Pros: Strong performances and a powerful script with a thought-provoking plot.
Cons: A few technical glitches (with minimal impact).
I love the New Diorama Theatre. Situated just off Regent’s Park, this contemporary theatre is slowly getting a name for itself as the go-to venue for showcasing new and emerging talent. RUN, the second production from the incomparable Engineer Theatre Collective, is a shining testament to this venue’s ethos.
Inspired by the tragic true story of Moritz Erhardt, the 21 year old bank intern who was worked to death (literally!) after working 72 hours straight, RUN is a play that pulls no punches. Developed in conversation with many working in the jungle of the financial sector, RUN is hard hitting from the get-go. It focuses on four interns – Caroline, Ana, Tim, and Lawrence – all competing for one job. Each a protagonist in their own right, these four characters are beautifully portrayed by one of the strongest ensembles I’ve seen in a long while. From showing the nerves and naivety of their first day to the true terror of the big banking pressure cooker, these performers are an acting tour de force. The one thing that struck me was that we all know, or may have even once been, one of these types of characters.
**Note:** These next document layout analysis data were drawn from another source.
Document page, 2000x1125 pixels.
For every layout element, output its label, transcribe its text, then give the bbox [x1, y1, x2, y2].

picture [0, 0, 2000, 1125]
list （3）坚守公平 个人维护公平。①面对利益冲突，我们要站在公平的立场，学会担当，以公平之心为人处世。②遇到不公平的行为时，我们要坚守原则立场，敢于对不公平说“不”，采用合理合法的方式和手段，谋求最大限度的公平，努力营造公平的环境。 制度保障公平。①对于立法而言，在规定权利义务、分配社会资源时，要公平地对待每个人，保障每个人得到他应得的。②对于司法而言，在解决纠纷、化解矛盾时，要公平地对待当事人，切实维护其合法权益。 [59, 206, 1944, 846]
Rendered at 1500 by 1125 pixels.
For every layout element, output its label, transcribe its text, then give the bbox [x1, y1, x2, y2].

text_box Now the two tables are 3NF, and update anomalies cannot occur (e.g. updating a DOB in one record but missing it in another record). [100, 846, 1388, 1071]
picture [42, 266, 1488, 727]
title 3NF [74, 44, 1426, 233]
Caroline, with her figure to die for and killer heels, is beautifully portrayed by Charlotte Watson. Caroline is a determined grafter yet, unlike her fellow interns, is socially awkward and throughout Watson’s stellar performance I really felt for her. Ana, the steadfast and cast iron bitch, is played to perfection by Gabriella Margulies. As the drama unfolded in the round, Margulies would often end up standing right in front of me which I loved as she was focussed and totally absorbing.
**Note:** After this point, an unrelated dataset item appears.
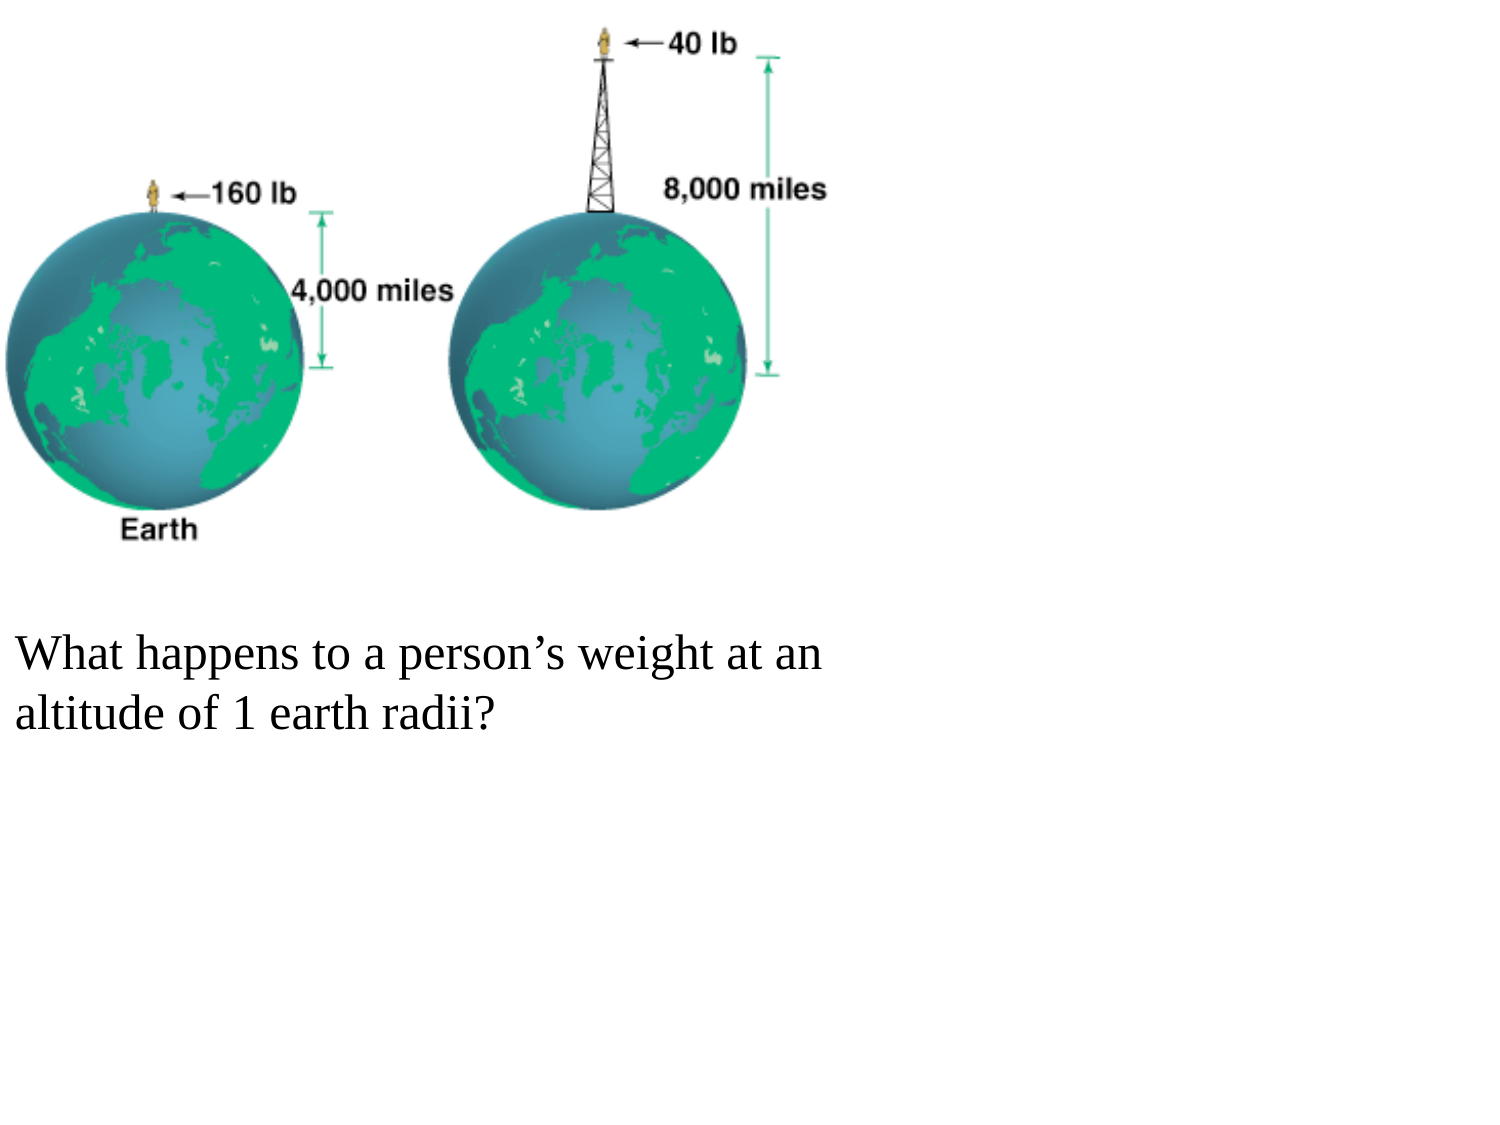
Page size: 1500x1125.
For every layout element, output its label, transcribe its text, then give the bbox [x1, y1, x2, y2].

picture [0, 0, 838, 687]
text_box What happens to a person’s weight at an altitude of 1 earth radii? [0, 694, 838, 748]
I found the men a bit annoying, but in a good way. Tim is wet behind the ears and doesn’t know if he’s in the right industry. Lawrence is the spoiled, but massively insecure brat who only got the internship due to family connections. Both Joseph Sentance as Tim and Al Jarret as Lawrence had such stoic realness in their performances that I found myself constantly wanting to jump on stage to either hug or punch them. The four actors poured across the stage like money spewing out of a broken ATM and it was a delight.
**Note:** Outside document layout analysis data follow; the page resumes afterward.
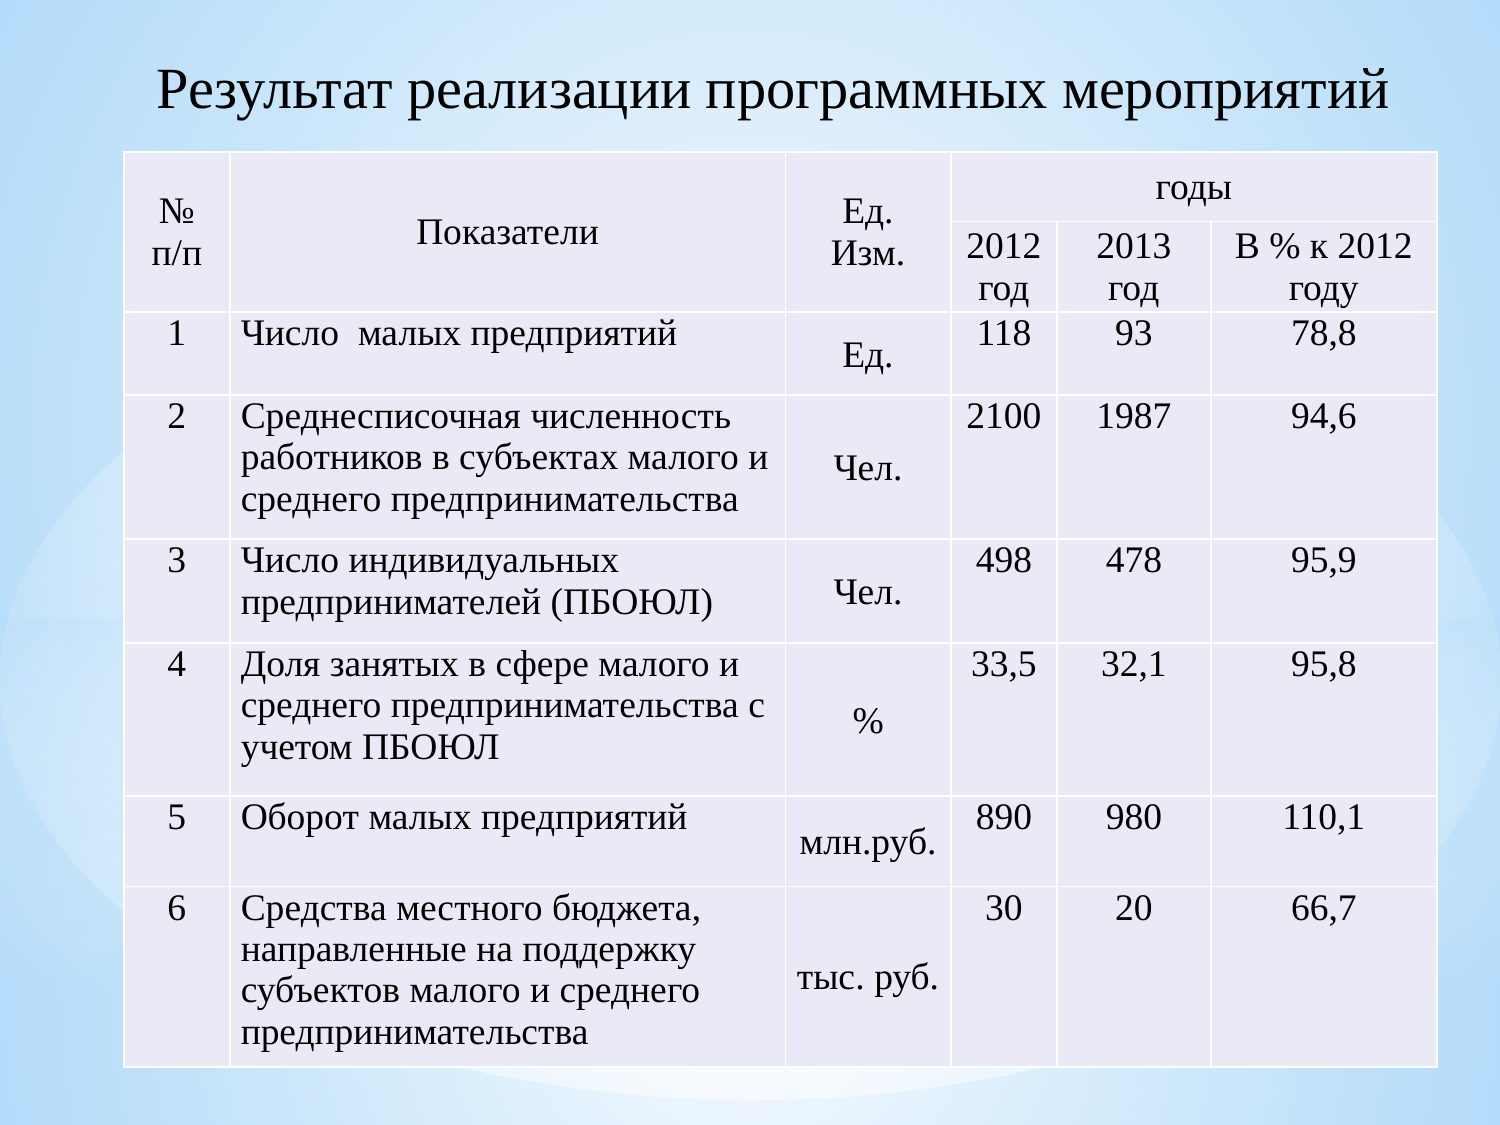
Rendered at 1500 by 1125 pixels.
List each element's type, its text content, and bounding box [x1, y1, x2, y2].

table_cell 1 [125, 313, 229, 394]
table_cell 30 [952, 887, 1056, 1066]
table_cell Доля занятых в сфере малого и среднего предпринимательства с учетом ПБОЮЛ [231, 644, 785, 795]
table_cell 78,8 [1212, 313, 1436, 394]
table_cell 6 [125, 887, 229, 1066]
table_cell Чел. [786, 540, 950, 642]
table_cell 118 [952, 313, 1056, 394]
table_cell 478 [1058, 540, 1210, 642]
table_cell % [786, 644, 950, 795]
text_box Результат реализации программных мероприятий [112, 42, 1435, 128]
table_cell Среднесписочная численность работников в субъектах малого и среднего предпринимательства [231, 396, 785, 538]
table_cell Оборот малых предприятий [231, 797, 785, 886]
table_cell 110,1 [1212, 797, 1436, 886]
table_header Показатели [231, 153, 785, 311]
table_cell 94,6 [1212, 396, 1436, 538]
table_cell млн.руб. [786, 797, 950, 886]
table_cell 32,1 [1058, 644, 1210, 795]
table_cell 20 [1058, 887, 1210, 1066]
table_header № п/п [125, 153, 229, 311]
table_cell Средства местного бюджета, направленные на поддержку субъектов малого и среднего предпринимательства [231, 887, 785, 1066]
table_cell 4 [125, 644, 229, 795]
table_cell 95,9 [1212, 540, 1436, 642]
table_cell Число малых предприятий [231, 313, 785, 394]
table_cell Чел. [786, 396, 950, 538]
table_cell 498 [952, 540, 1056, 642]
table_cell 93 [1058, 313, 1210, 394]
table_header Ед. Изм. [786, 153, 950, 311]
table_cell 2 [125, 396, 229, 538]
table_cell 33,5 [952, 644, 1056, 795]
table_cell 890 [952, 797, 1056, 886]
table_cell 66,7 [1212, 887, 1436, 1066]
table_cell 2100 [952, 396, 1056, 538]
table_cell Число индивидуальных предпринимателей (ПБОЮЛ) [231, 540, 785, 642]
table_cell 2012 год [952, 222, 1056, 311]
table_cell 95,8 [1212, 644, 1436, 795]
table_cell 1987 [1058, 396, 1210, 538]
table_header годы [952, 153, 1436, 221]
table_cell 3 [125, 540, 229, 642]
table_cell 5 [125, 797, 229, 886]
table_cell 980 [1058, 797, 1210, 886]
table_cell тыс. руб. [786, 887, 950, 1066]
table_cell В % к 2012 году [1212, 222, 1436, 311]
table_cell Ед. [786, 313, 950, 394]
table_cell 2013 год [1058, 222, 1210, 311]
Engineer Theatre Collective productions are broadly influenced by the philosophy of Jacques Lecoq, which relies on abundant physicality to interpret text. This was evident throughout RUN, the dance scenes in the club and the more humorous scenes in the claustrophobic lift being personal highlights. As the internship started to descend into darkness I slowly realised, that much like the tragic Moritz Erhardt, this play may not end well. I had the pleasure of taking my work wife as my plus one and I loved how the two of us couldn’t work out if someone was going to die and more importantly who it was going to be. The outcome is beautifully poignant.
The direction, under the watchful eyes of Jesse Fox and Simon Lyshon, is imaginative and fast paced. In parts I saw the stage as a clock and from running to meetings, or running to bed, the ensemble were always trying to beat it. Sound and lighting, spearheaded by Dominic Kennedy and Oscar Wyatt, also played a crucial role in bringing this drama to life and they complimented one another well. However I did find some of the sound effects, like the chirping birds, a bit distracting at times. All exits of the auditorium were used, props brought on and taken off creatively and there was great use of tension and suspension, which all resulted in a juggernaut of 80 minutes of drama.
I urge you to RUN to the New Diorama Theatre to see this production as it’s distressing, funny (yes you do laugh!) and painstakingly accurate.